Abdullah-ı Yemeni, ilim ehli bir zattı.
Onun en sevdiği iş, gençlere nasihattı.
İlme hizmet etmeyi, edinmişti hep şiar.
Ehemmiyet vermezdi dünyaya zerre kadar.
Çok tesirli olurdu, dinleyene sohbeti.
Çünkü sırf Allah için yapardı nasihati.
Bir gün de, sohbetinde dedi ki: (Aman sakın,
Allah adamlarını, üzmekten çok sakının.
Bu zatları incitmek, pek çok tehlikelidir.

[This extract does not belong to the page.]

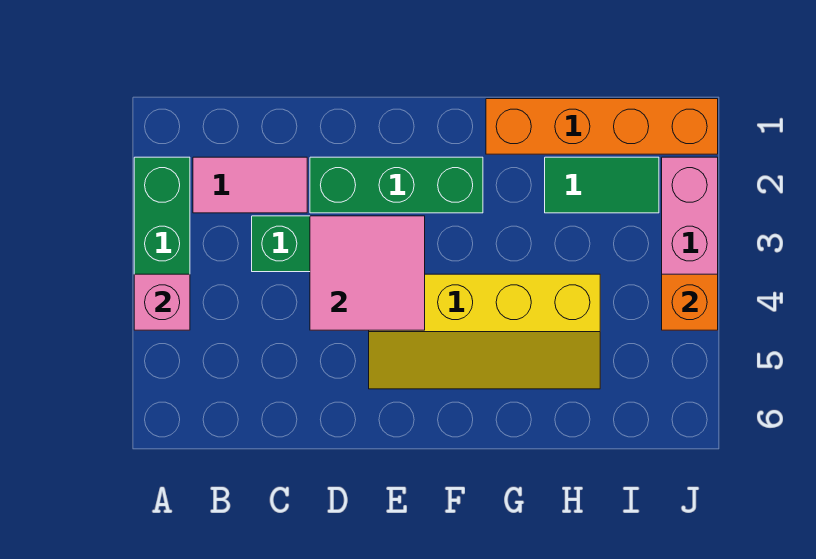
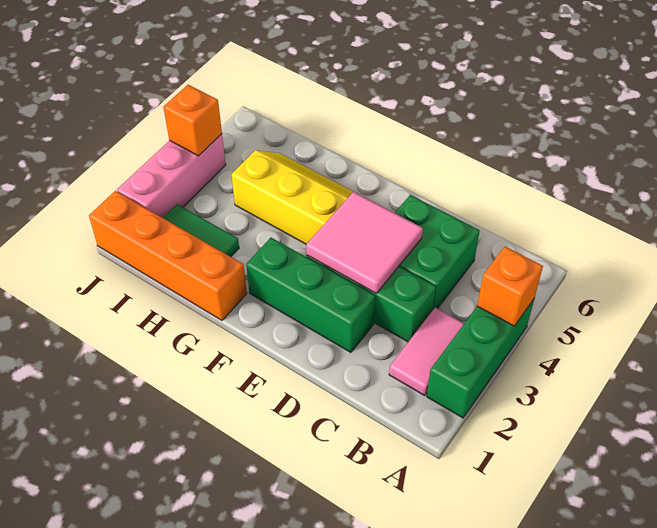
pink 1x1 brick [134,274,190,330] -> orange 1x1 brick [477,247,543,326]
pink 1x2 tile [193,157,307,213] -> pink 1x2 tile turned to [389,308,464,395]
none -> green 2x2 brick [395,195,480,309]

Çünkü onlar, Allah'a yakın ve sevgilidir.)
Derdi ki: (Kim açarsa iyilikte bir çığır,
Yazılır defterine, devamlı sevap ecir.
Kim hayırlı bir işi, öğretirse birine,
O dahi öğretirse, onu bir diğerine,
O amel işlenip de, hasıl oldukça sevap,
Onu ilk öğreten de, olur bundan hisseyab.
Mesela bir hocada yetişen talebeler,
Yaparlar çok kıymetli ibadet ve hizmetler.
Bunlardan aldıkları bilcümle sevap, ecir,
Aynen o hocanın da defterine geçilir.
Çünkü ne yaparlarsa, bir ibadet ve hizmet,
Kendi hocalarından öğrendi hepsi elbet.
O dahi bu ilmini, borçludur üstadına.
Bu sevaplar toplanıp, verilir hepsi ona.
Hep bu tertib üzere, tâ kıyamete kadar,
Bütün Müslümanların kazandığı sevaplar,
Hepsi, Resulullaha yazılır misli ile.
Çünkü her iyiliğe, Odur asıl vesile.
İşte bu sevaplarla, Resulullahın, her an,
Derecesi, kat be kat yükselir hiç durmadan.)
Bir gün de buyurdu ki: (Bilin ki gurur, kibir,
Küfre en yakın olan günahlardan biridir.
Kibir, büyük vasfıdır nefs-i emmarenin de.
Hatta her fenalığın, bu vardır temelinde.
Secde etmedi ise, Adem Nebi'ye şeytan,
(Ben ondan hayırlıyım) dedi de, işte ondan.
Ve eğer bir Müslüman, kılmıyorsa namazı,
O dahi kibirdendir, budur bunun manası.
Eğer hor bakıyorsa, bir kimse diğerine,
En büyük işarettir, bu da onun kibrine.
Müslümana su-i zan, hakir görmek ve gıybet,
Sahibinin kibrini gösterir hepsi elbet.
Biri danışmıyorsa, yapacağı bir iş’te,
Kibirli olduğunu gösterir bu da işte.
Yani istişareden kaçıyorsa bir kişi,
Söylemek istiyor ki: (Bilirim ben bu işi.)
Hatta bir Müslümandan, dua istemek bile,
Yakından ilgilidir, gurur ve kibir ile.